Edsel Bryant Ford Biography
A brief look at the life of Edsel Bryant Ford, highlighting his lifelong love of design and innovation.
Edsel Bryant Ford was born on November 6, 1893 in Detroit, Michigan, as the only child of Clara (Bryant) and Henry Ford. He was just six weeks old when his father tested the first Ford engine in their kitchen at 58 Bagley Avenue, and only 2 ½ when he rode in his father’s first successful car – the Quadricycle.
As a young boy, Edsel was interested in the styling and making of automobiles. It is no accident that his first design sketches were created in 1903, the year Ford Motor Company was founded. During his years at the Detroit University School, Edsel wrote essays on automobiles and automobile manufacturing. After hours, he visited Ford’s Highland Park assembly plant where he helped in the main office, the mailroom, and learned how cars were made.

REQUIREMENT 1 —
Answer these questions from the Edsel Ford biography:
(a) On what date and in what city was Edsel Ford born?
(b) In what year did he create his first design sketches?
(c) At which Ford plant did he help out after school hours?
REQUIREMENT 2 — Please carry on writing the Edsel Ford biography from the point where it ends.

Page-level text extractions —
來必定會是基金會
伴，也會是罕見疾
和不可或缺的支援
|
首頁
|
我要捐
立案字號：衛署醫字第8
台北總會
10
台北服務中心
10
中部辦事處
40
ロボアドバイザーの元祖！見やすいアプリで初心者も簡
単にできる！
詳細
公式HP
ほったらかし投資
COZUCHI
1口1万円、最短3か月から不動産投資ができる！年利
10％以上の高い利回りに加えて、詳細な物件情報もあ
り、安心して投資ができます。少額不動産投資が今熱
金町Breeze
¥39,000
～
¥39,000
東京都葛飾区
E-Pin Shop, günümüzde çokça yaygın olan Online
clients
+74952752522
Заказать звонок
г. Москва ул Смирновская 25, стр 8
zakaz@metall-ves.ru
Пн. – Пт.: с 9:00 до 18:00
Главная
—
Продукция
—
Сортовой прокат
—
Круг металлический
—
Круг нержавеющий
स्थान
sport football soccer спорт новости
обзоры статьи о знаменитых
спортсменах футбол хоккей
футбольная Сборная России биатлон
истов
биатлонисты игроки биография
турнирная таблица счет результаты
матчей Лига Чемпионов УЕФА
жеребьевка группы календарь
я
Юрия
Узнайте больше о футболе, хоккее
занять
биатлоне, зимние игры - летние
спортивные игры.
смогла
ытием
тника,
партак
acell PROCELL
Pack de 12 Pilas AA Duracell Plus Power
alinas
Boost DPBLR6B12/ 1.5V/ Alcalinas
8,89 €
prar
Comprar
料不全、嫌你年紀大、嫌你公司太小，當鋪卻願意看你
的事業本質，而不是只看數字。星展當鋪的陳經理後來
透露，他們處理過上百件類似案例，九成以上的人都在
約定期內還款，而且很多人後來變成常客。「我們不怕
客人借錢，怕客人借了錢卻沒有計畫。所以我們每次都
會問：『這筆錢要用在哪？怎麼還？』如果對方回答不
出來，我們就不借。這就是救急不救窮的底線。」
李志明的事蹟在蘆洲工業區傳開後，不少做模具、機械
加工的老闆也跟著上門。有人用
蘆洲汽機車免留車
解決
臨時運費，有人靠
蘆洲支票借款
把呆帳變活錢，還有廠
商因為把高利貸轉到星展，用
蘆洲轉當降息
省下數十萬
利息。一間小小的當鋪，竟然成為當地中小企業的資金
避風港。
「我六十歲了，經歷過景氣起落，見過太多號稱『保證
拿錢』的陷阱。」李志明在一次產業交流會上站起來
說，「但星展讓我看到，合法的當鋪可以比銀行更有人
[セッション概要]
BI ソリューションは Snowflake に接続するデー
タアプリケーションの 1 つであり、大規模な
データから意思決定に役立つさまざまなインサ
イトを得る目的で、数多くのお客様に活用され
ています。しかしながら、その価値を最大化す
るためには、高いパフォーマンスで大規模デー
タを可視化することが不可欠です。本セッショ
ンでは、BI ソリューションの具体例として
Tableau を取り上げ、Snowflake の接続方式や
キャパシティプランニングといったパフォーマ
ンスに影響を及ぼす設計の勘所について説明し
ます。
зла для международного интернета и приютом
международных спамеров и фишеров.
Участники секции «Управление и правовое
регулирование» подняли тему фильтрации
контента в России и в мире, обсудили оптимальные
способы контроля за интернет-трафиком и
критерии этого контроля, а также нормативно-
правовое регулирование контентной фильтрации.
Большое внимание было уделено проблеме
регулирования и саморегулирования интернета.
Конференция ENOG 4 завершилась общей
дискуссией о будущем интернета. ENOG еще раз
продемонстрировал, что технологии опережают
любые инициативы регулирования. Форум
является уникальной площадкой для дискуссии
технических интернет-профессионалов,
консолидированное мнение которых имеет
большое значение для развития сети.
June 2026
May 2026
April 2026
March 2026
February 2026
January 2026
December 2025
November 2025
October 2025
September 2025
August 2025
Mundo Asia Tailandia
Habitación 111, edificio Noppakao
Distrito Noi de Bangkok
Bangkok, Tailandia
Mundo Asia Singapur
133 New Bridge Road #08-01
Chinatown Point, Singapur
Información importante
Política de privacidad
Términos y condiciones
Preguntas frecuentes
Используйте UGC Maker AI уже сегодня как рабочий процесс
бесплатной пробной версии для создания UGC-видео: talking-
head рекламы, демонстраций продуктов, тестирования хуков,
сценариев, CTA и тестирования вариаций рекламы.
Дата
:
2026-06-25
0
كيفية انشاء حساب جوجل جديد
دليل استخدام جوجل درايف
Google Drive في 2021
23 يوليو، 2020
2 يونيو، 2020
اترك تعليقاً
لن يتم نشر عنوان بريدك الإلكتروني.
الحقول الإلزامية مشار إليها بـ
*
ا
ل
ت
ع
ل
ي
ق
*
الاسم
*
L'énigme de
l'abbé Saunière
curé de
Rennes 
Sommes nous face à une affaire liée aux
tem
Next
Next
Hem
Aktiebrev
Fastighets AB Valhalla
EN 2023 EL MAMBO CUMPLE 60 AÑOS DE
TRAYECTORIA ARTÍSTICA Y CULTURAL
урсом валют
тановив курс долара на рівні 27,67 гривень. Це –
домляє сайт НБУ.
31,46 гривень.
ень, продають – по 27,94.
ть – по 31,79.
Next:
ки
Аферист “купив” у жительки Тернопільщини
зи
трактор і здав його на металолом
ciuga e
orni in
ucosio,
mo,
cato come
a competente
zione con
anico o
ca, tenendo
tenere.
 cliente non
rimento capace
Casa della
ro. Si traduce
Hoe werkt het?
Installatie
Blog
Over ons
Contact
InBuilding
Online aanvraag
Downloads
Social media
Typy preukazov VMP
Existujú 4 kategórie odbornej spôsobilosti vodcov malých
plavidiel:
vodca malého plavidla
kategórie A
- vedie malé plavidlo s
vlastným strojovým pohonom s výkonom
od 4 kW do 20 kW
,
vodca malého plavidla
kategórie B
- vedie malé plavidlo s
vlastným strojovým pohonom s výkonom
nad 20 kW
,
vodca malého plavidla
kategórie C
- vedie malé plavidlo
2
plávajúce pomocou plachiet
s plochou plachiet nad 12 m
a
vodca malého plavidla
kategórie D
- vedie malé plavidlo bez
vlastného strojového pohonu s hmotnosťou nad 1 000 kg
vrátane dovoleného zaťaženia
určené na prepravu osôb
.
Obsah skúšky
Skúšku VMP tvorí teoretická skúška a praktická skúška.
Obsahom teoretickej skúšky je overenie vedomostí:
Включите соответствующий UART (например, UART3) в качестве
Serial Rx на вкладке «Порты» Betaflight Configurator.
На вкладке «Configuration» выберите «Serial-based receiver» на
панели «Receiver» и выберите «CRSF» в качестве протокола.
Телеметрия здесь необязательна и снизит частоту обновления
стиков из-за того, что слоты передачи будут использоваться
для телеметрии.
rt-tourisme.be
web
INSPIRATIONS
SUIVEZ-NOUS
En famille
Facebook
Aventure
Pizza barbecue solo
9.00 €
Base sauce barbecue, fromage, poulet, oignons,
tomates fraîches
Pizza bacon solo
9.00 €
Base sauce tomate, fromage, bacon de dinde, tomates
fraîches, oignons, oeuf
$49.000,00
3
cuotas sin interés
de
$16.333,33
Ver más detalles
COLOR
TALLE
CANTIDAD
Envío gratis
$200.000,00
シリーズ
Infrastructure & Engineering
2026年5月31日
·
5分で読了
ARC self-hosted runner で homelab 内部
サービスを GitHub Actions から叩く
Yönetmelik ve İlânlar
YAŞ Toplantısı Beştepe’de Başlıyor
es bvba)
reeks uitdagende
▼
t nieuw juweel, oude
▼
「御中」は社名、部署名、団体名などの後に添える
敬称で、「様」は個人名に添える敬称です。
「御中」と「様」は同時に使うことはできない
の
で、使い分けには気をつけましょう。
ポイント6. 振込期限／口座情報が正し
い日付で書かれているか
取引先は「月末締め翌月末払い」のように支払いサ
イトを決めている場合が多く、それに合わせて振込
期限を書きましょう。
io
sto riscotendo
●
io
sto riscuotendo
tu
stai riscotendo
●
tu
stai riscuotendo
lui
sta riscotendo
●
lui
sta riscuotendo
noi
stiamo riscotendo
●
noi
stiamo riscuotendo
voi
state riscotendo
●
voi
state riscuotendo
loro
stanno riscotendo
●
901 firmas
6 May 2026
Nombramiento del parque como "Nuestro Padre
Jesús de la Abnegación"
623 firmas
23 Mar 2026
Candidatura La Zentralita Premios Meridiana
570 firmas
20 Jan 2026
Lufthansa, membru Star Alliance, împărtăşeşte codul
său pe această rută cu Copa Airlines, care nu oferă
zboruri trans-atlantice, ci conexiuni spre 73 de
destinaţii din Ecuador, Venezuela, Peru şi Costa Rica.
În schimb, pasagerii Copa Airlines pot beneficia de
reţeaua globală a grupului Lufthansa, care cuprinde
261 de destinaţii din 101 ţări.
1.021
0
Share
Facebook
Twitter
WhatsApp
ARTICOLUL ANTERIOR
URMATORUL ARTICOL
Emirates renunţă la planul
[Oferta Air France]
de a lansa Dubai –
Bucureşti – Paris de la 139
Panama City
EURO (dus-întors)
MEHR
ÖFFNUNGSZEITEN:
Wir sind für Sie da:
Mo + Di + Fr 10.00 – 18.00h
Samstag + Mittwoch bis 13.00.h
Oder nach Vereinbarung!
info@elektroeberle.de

EXERCISE RESPONSE 1 —
(a) November 6, 1893, in Detroit, Michigan.
(b) 1903.
(c) The Highland Park assembly plant.

EXERCISE RESPONSE 2 —
At the age of 12, Edsel had his own Model N runabout. His imagination and styling ability were not satisfied with the design of these early cars. He started out to civilize automobiles with his ideal of comfort, grace, and beauty, which he expressed in a series of personally designed cars. One of these became the famous Model T torpedo runabout. After completing his studies at Detroit University School in 1912, Edsel joined Ford Motor Company, where he could learn more about automobile manufacture as an apprentice. In 1915, he was elected secretary of the Company, and in 1917, vice president. From the beginning, he assumed responsibility for the business side of the Company – sales, purchasing, advertising, and the numerous details of the daily routine.
In 1916, Edsel married Eleanor Lowthian Clay, whom he met at a dance years before. Together they had four children: Henry II (1917), Benson (1919), Josephine Clay (1923), and William Clay (1925). The couple first lived in the Indian Village neighborhood of Detroit, and later settled in their Albert Kahn-designed estate at Gaukler Point in Grosse Pointe Shores.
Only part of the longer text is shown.